Death toll rises to 52 after migrant boats capsize off Djibouti

People collect bodies on Jan. 30, 2019, along a beach in Obock, Djibouti, after two migrant boats capsized off the coast. (AFP Photo)

The remains of 52 people have been found and dozens are still missing after two boats capsized in rough waters off Djibouti, the U.N. migration agency said Wednesday, as body bags were laid out on the sand.

Sixteen survivors were recovered, and the tiny East African nation's coast guard continued a search and rescue operation after Tuesday's accident, the U.N. said in a statement. Witnesses said large waves caused the overloaded boats to tip over about a half-hour after departing.

An 18-year-old survivor told the migration agency he had boarded one of the boats with another 130 people, including 16 women. There were no immediate details on the second boat.

Thousands of migrants from the turbulent Horn of Africa region set off every year from Djibouti to cross the Bab al-Mandab Strait for the Arabian Peninsula with hopes of finding work in rich Gulf countries.

The vast majority of the migrants are Ethiopian, young and male, the migration agency says.

The crossing is dangerous, with smugglers in some cases forcing migrants overboard before reaching their destination. Other boats have been fired on as they approach Yemen, where fighting continues between pro-government forces backed by a Saudi-led coalition and Houthi rebels.

"This tragic event demonstrates the risks that vulnerable migrants face as they innocently search for better lives," said the migration agency's Djibouti chief of mission, Lalini Veerassamy.

The agency's Missing Migrants Project says at least 199 people have now drowned off the Djibouti coast near Obock, where the latest capsizing occurred, since 2014.

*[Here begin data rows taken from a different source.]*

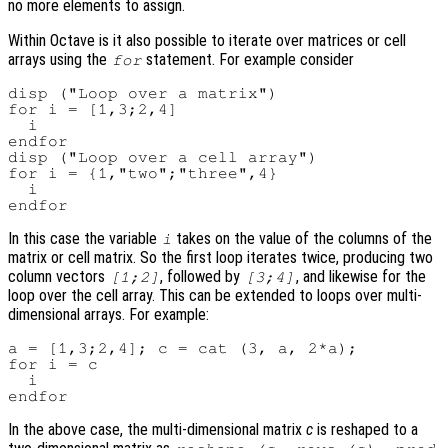
no more elements to assign.
Within Octave is it also possible to iterate over matrices or cell
arrays using the
statement. For example consider
for
disp ("Loop over a matrix")

for i = [1,3;2,4]

  i

endfor

disp ("Loop over a cell array")

for i = {1,"two";"three",4}

  i

In this case the variable
takes on the value of the columns of the
i
matrix or cell matrix. So the first loop iterates twice, producing two
column vectors
, followed by
, and likewise for the
[1;2]
[3;4]
loop over the cell array. This can be extended to loops over multi-
dimensional arrays. For example:
a = [1,3;2,4]; c = cat (3, a, 2*a);

for i = c

  i

In the above case, the multi-dimensional matrix
c
is reshaped to a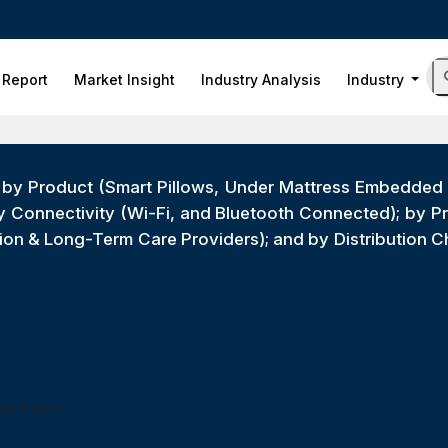
 Report
Market Insight
Industry Analysis
Industry
by Product (Smart Pillows, Under Mattress Embedded S
by Connectivity (Wi-Fi, and Bluetooth Connected); by 
tion & Long-Term Care Providers); and by Distribution 
ess Hours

The Obock region, home to the port city of the same name from where the boats set sail, is unusual in that it sees people passing in both directions -- boatloads of Yemeni refugees fleeing war cross vessels carrying African migrants seeking better opportunities.

In 2017, 100,000 migrants arrived in Yemen, with many aiming to head north to find work in Saudi Arabia and its neighbors.

"The number of new arrivals arriving in Yemen has been continuously increasing since 2012, despite the deepened insecurity and violence following the war that erupted in March 2015," the IOM said in its 2018-20 regional migration response plan.

"Arrivals peaked in 2016, when over 117,000 arrived in Yemen," it added.

This migration continues even though Yemen is facing one of the world's worst humanitarian crises.

U.N. officials say 80 percent of the population -- 24 million people -- are in need of aid and nearly 10 million are just one step away from famine.

IOM said that most of the journey migrants take to Yemen is by foot, walking across the scorching desert regions of eastern Ethiopia, Djibouti and northern Somalia.

Once they arrive in Yemen they could face torture, blackmail, sexual abuse or forced labor.

In 2017, some 2,900 people, mostly Somalis and Ethiopians, fled the dire conditions they had found in Yemen back to Djibouti.

The sea crossing itself has repeatedly proven perilous.

Last year, at least 30 migrants from Somalia and Ethiopia believed to be headed for Djibouti drowned when their boat capsized off Yemen amid reports of gunfire being used against those on board.

In August 2017, dozens of migrants from Somalia and Ethiopia died after human traffickers forced them off two Yemen-bound boats and into the sea.